> _YOUR INSTRUCTIONS_: Retype all of the records below word for word, and leave the pictures out of your copy.
· · · · ·
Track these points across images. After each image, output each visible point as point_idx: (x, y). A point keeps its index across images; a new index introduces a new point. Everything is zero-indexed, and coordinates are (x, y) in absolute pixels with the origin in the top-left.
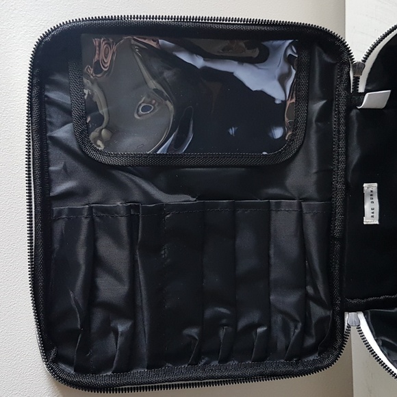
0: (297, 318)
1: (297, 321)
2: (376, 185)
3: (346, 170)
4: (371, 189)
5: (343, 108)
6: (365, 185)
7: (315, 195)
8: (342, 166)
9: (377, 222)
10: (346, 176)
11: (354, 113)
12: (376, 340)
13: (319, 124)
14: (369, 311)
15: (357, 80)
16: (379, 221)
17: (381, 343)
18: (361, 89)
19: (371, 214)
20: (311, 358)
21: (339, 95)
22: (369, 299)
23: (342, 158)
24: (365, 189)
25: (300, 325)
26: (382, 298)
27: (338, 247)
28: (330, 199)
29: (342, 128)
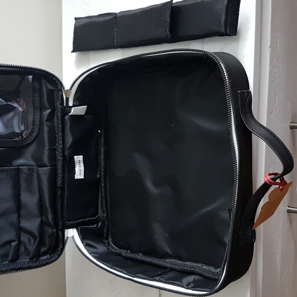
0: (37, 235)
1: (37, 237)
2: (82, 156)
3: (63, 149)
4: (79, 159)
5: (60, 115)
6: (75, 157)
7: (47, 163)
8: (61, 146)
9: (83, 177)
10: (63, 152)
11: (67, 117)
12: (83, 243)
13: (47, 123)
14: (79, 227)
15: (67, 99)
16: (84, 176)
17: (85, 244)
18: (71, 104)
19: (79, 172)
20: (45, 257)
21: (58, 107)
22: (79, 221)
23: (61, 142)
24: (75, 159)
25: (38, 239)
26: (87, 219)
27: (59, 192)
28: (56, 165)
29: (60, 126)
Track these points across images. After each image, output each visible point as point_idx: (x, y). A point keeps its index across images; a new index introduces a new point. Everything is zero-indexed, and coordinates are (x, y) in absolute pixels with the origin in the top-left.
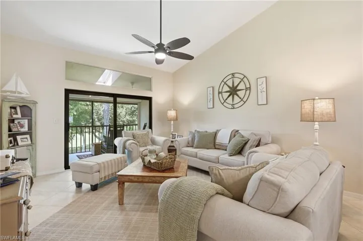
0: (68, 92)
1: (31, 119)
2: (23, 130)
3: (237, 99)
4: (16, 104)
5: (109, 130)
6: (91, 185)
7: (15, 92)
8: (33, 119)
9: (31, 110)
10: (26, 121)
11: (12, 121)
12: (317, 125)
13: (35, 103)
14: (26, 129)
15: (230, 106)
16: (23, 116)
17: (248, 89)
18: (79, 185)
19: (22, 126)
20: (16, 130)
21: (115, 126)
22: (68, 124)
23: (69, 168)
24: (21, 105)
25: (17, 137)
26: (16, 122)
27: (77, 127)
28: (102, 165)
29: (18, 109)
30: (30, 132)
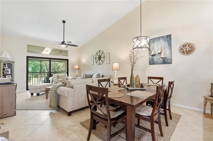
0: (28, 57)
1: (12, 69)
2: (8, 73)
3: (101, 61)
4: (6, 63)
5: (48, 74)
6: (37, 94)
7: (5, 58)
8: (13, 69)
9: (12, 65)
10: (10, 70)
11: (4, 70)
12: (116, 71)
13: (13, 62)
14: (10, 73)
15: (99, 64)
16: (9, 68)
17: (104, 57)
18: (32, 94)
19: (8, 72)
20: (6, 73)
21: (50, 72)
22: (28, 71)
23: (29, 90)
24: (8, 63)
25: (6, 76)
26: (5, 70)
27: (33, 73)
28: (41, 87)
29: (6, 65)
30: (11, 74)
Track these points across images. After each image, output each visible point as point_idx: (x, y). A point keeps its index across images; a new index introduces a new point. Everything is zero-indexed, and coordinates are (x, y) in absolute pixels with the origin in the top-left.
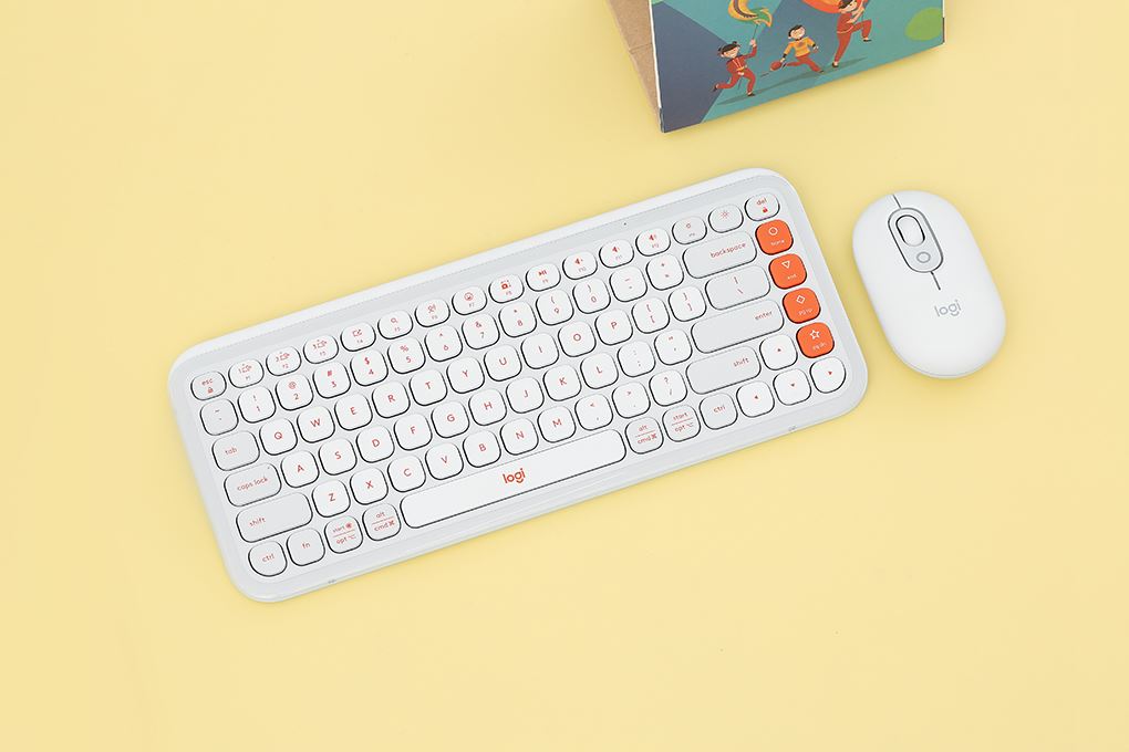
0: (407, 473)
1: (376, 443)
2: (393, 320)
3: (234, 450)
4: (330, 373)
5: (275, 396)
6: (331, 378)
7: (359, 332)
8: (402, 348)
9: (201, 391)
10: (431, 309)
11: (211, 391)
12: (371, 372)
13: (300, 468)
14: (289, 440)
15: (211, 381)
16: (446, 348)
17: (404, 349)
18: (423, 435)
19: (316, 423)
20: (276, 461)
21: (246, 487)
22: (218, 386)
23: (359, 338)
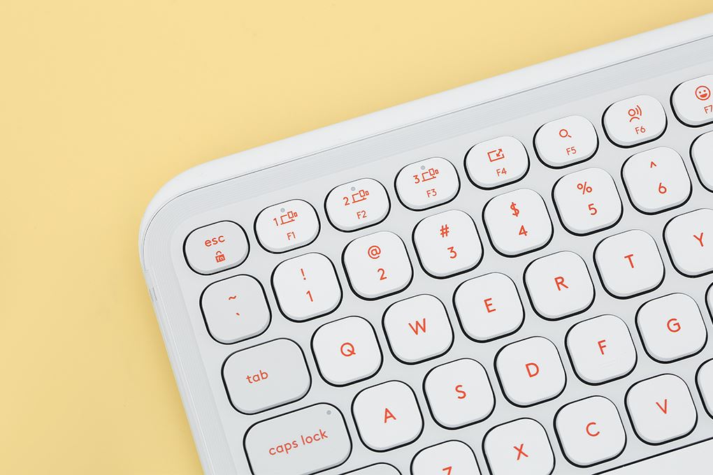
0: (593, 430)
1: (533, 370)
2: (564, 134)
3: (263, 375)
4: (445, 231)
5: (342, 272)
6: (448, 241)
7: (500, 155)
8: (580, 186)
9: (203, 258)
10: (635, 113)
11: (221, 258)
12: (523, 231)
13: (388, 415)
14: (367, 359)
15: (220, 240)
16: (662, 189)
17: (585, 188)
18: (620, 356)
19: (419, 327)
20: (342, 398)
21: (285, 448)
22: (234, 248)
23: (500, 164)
· · · · ·
> _RESPONSE_:
Track these points across images. After each image, output each visible point as point_idx: (x, y). A point keeps its index across images; a new index introduces a new point. Everything is zero-indexed, and coordinates are (x, y) in absolute pixels with the origin in the top-left.
0: (297, 318)
1: (297, 321)
2: (376, 185)
3: (346, 170)
4: (371, 189)
5: (343, 108)
6: (365, 185)
7: (315, 195)
8: (342, 166)
9: (377, 222)
10: (346, 176)
11: (354, 113)
12: (376, 340)
13: (319, 124)
14: (369, 311)
15: (357, 80)
16: (379, 221)
17: (381, 343)
18: (361, 89)
19: (371, 214)
20: (311, 358)
21: (339, 95)
22: (369, 299)
23: (342, 158)
24: (365, 189)
25: (300, 325)
26: (382, 298)
27: (338, 247)
28: (330, 199)
29: (342, 128)
0: (37, 235)
1: (37, 237)
2: (82, 156)
3: (63, 149)
4: (79, 159)
5: (60, 115)
6: (75, 157)
7: (47, 163)
8: (61, 146)
9: (83, 177)
10: (63, 152)
11: (67, 117)
12: (83, 243)
13: (47, 123)
14: (79, 227)
15: (67, 99)
16: (84, 176)
17: (85, 244)
18: (71, 104)
19: (79, 172)
20: (45, 257)
21: (58, 107)
22: (79, 221)
23: (61, 142)
24: (75, 159)
25: (38, 239)
26: (87, 219)
27: (59, 192)
28: (56, 165)
29: (60, 126)
Track these points across images. After each image, output each visible point as point_idx: (x, y). A point keeps its index across images; a new index introduces a new point. Everything is zero-indexed, and coordinates are (x, y) in absolute pixels with the origin in the top-left.
0: (68, 92)
1: (31, 119)
2: (23, 130)
3: (237, 99)
4: (16, 104)
5: (109, 130)
6: (91, 185)
7: (15, 92)
8: (33, 119)
9: (31, 110)
10: (26, 121)
11: (12, 121)
12: (317, 125)
13: (35, 103)
14: (26, 129)
15: (230, 106)
16: (23, 116)
17: (248, 89)
18: (79, 185)
19: (22, 126)
20: (16, 130)
21: (115, 126)
22: (68, 124)
23: (69, 168)
24: (21, 105)
25: (17, 137)
26: (16, 122)
27: (77, 127)
28: (102, 165)
29: (18, 109)
30: (30, 132)
0: (28, 57)
1: (12, 69)
2: (8, 73)
3: (101, 61)
4: (6, 63)
5: (48, 74)
6: (37, 94)
7: (5, 58)
8: (13, 69)
9: (12, 65)
10: (10, 70)
11: (4, 70)
12: (116, 71)
13: (13, 62)
14: (10, 73)
15: (99, 64)
16: (9, 68)
17: (104, 57)
18: (32, 94)
19: (8, 72)
20: (6, 73)
21: (50, 72)
22: (28, 71)
23: (29, 90)
24: (8, 63)
25: (6, 76)
26: (5, 70)
27: (33, 73)
28: (41, 87)
29: (6, 65)
30: (11, 74)
Track these points across images. After each image, output each visible point as point_idx: (x, y). A point keeps its index across images; a new index introduces a new point. Everything is zero-indexed, and coordinates are (x, y) in absolute pixels with the origin in the top-left.
0: (407, 473)
1: (376, 443)
2: (393, 320)
3: (234, 450)
4: (330, 373)
5: (275, 396)
6: (331, 378)
7: (359, 332)
8: (402, 348)
9: (201, 391)
10: (431, 309)
11: (211, 391)
12: (371, 372)
13: (300, 468)
14: (289, 440)
15: (211, 381)
16: (446, 348)
17: (404, 349)
18: (423, 435)
19: (316, 423)
20: (276, 461)
21: (246, 487)
22: (218, 386)
23: (359, 338)
0: (593, 430)
1: (533, 370)
2: (564, 134)
3: (263, 375)
4: (445, 231)
5: (342, 272)
6: (448, 241)
7: (500, 155)
8: (580, 186)
9: (203, 258)
10: (635, 113)
11: (221, 258)
12: (523, 231)
13: (388, 415)
14: (367, 359)
15: (220, 240)
16: (662, 189)
17: (585, 188)
18: (620, 356)
19: (419, 327)
20: (342, 398)
21: (285, 448)
22: (234, 248)
23: (500, 164)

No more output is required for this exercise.